▶ CONSIGNE
Mettez à jour les lignes allant de celle qui contient « septiembre 2025 » à celle qui contient « Deschizător automat de », incluses, en remplaçant « ADAUGA IN COS » par « CUMPARA ACUM ». Ne modifiez rien d'autre et ne donnez que ces lignes.

(Extractions de texte par page)
┌──
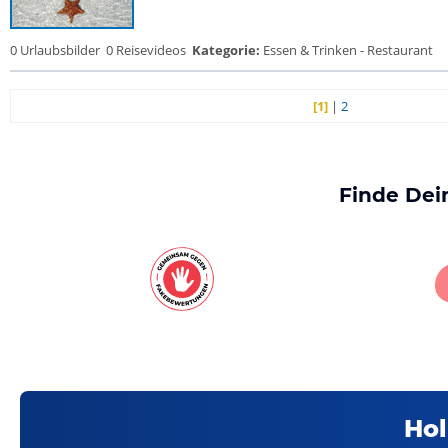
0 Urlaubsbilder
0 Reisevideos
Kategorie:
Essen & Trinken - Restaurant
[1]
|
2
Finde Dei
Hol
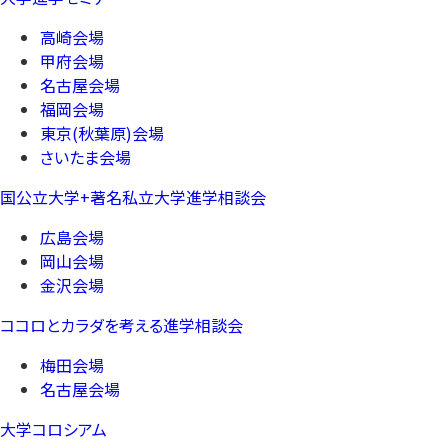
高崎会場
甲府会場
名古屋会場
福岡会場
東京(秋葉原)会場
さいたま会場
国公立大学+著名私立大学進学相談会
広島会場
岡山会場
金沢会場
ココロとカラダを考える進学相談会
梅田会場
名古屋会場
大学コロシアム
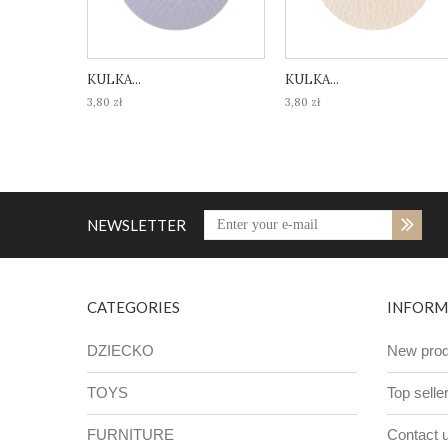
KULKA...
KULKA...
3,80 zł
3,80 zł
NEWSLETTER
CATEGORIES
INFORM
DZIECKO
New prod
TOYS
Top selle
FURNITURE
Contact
└──
┌──
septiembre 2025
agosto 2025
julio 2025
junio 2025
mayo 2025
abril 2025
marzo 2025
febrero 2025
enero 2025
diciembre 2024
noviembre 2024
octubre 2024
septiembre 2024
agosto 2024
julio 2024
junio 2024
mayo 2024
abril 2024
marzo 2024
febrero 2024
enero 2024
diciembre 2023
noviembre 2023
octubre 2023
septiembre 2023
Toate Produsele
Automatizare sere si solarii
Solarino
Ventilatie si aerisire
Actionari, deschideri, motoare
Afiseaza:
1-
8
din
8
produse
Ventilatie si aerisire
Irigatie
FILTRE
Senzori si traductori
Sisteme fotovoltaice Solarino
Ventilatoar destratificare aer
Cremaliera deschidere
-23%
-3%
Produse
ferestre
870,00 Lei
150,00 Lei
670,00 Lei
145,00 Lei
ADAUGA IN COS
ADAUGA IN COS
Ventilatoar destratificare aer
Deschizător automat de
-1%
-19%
└──
▶ RÉPONSE ATTENDUE
septiembre 2025
agosto 2025
julio 2025
junio 2025
mayo 2025
abril 2025
marzo 2025
febrero 2025
enero 2025
diciembre 2024
noviembre 2024
octubre 2024
septiembre 2024
agosto 2024
julio 2024
junio 2024
mayo 2024
abril 2024
marzo 2024
febrero 2024
enero 2024
diciembre 2023
noviembre 2023
octubre 2023
septiembre 2023
Toate Produsele
Automatizare sere si solarii
Solarino
Ventilatie si aerisire
Actionari, deschideri, motoare
Afiseaza:
1-
8
din
8
produse
Ventilatie si aerisire
Irigatie
FILTRE
Senzori si traductori
Sisteme fotovoltaice Solarino
Ventilatoar destratificare aer
Cremaliera deschidere
-23%
-3%
Produse
ferestre
870,00 Lei
150,00 Lei
670,00 Lei
145,00 Lei
CUMPARA ACUM
CUMPARA ACUM
Ventilatoar destratificare aer
Deschizător automat de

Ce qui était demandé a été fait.